• **Exercise brief**
In the listing below, find the line holding "Questi linguaggi sono" and the line holding "le espressioni ad". Write out those two lines and all lines between, exactly, and nothing more.

• **Data supplied**

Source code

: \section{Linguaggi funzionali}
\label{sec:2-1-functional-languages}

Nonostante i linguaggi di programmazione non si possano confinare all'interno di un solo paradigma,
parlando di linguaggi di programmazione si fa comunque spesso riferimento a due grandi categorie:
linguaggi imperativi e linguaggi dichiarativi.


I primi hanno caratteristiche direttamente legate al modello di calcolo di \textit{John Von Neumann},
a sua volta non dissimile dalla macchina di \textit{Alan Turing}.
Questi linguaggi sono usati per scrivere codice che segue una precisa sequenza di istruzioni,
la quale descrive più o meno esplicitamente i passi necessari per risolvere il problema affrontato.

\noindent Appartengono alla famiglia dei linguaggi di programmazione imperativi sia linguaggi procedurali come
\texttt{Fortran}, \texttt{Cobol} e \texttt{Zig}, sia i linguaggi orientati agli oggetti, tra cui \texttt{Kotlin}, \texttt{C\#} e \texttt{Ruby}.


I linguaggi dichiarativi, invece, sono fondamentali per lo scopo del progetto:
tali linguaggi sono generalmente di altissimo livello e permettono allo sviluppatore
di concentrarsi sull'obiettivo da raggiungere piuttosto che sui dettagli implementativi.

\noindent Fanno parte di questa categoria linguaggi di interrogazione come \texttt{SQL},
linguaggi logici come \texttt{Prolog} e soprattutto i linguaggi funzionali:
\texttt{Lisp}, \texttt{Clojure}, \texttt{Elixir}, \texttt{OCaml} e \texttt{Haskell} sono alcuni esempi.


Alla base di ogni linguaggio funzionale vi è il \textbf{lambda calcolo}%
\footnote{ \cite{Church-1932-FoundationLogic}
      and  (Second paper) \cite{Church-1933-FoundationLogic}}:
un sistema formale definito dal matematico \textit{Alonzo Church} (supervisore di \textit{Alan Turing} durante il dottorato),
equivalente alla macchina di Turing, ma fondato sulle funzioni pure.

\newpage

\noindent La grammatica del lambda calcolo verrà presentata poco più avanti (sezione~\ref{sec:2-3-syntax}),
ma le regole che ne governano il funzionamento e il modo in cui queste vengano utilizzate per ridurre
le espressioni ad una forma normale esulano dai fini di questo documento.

---

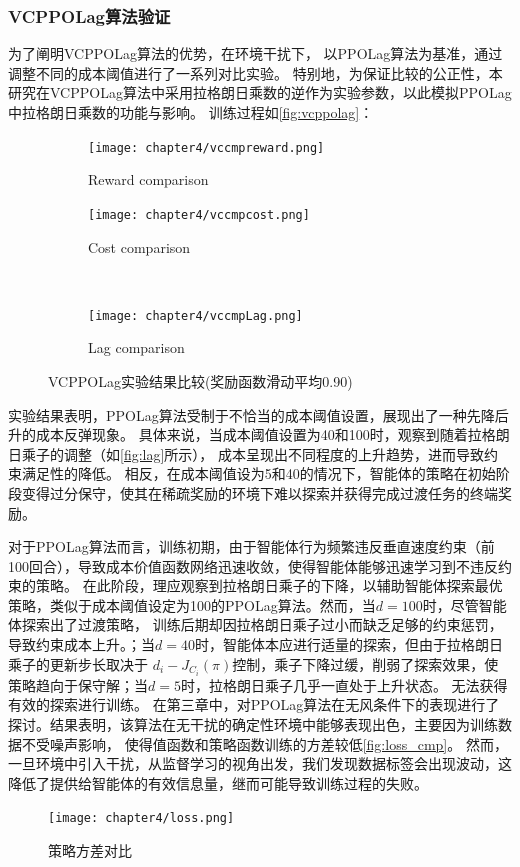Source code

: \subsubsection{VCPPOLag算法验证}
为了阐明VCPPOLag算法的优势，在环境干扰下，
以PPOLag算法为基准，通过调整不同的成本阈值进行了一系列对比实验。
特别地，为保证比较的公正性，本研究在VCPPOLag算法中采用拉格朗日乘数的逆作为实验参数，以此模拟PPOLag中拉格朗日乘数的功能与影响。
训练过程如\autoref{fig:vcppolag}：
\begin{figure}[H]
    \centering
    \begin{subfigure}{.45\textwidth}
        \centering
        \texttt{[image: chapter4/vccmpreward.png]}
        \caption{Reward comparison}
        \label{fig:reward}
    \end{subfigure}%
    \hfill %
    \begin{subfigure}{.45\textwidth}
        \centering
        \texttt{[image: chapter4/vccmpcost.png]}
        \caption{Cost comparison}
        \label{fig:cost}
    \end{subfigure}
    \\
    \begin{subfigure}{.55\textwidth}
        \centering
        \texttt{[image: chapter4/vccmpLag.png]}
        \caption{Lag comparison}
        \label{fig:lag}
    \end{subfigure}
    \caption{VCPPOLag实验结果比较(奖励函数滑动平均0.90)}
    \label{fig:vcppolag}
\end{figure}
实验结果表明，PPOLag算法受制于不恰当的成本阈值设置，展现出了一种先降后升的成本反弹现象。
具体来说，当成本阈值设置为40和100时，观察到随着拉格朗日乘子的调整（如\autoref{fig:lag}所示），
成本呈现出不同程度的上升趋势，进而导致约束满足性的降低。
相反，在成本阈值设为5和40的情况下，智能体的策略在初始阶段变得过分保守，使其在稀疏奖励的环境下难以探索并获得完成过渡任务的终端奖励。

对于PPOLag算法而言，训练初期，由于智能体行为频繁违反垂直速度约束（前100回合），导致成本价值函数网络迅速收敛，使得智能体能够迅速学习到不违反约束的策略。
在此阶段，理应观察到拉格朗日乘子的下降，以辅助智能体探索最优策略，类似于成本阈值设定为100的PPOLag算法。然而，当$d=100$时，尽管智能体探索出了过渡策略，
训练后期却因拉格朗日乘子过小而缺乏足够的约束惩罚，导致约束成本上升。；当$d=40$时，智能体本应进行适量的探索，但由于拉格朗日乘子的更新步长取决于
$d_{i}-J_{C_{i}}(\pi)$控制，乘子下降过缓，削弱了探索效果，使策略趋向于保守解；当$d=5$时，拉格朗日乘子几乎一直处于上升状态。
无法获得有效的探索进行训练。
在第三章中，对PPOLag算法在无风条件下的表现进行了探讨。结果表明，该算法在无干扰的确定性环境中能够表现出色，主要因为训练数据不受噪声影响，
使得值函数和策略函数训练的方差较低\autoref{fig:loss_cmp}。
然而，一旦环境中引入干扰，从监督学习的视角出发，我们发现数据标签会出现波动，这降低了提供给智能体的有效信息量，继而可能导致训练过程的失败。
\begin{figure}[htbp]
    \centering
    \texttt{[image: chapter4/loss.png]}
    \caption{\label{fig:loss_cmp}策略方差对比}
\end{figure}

• **Written answer**
Questi linguaggi sono usati per scrivere codice che segue una precisa sequenza di istruzioni,
la quale descrive più o meno esplicitamente i passi necessari per risolvere il problema affrontato.

\noindent Appartengono alla famiglia dei linguaggi di programmazione imperativi sia linguaggi procedurali come
\texttt{Fortran}, \texttt{Cobol} e \texttt{Zig}, sia i linguaggi orientati agli oggetti, tra cui \texttt{Kotlin}, \texttt{C\#} e \texttt{Ruby}.


I linguaggi dichiarativi, invece, sono fondamentali per lo scopo del progetto:
tali linguaggi sono generalmente di altissimo livello e permettono allo sviluppatore
di concentrarsi sull'obiettivo da raggiungere piuttosto che sui dettagli implementativi.

\noindent Fanno parte di questa categoria linguaggi di interrogazione come \texttt{SQL},
linguaggi logici come \texttt{Prolog} e soprattutto i linguaggi funzionali:
\texttt{Lisp}, \texttt{Clojure}, \texttt{Elixir}, \texttt{OCaml} e \texttt{Haskell} sono alcuni esempi.


Alla base di ogni linguaggio funzionale vi è il \textbf{lambda calcolo}%
\footnote{ \cite{Church-1932-FoundationLogic}
      and  (Second paper) \cite{Church-1933-FoundationLogic}}:
un sistema formale definito dal matematico \textit{Alonzo Church} (supervisore di \textit{Alan Turing} durante il dottorato),
equivalente alla macchina di Turing, ma fondato sulle funzioni pure.

\newpage

\noindent La grammatica del lambda calcolo verrà presentata poco più avanti (sezione~\ref{sec:2-3-syntax}),
ma le regole che ne governano il funzionamento e il modo in cui queste vengano utilizzate per ridurre
le espressioni ad una forma normale esulano dai fini di questo documento.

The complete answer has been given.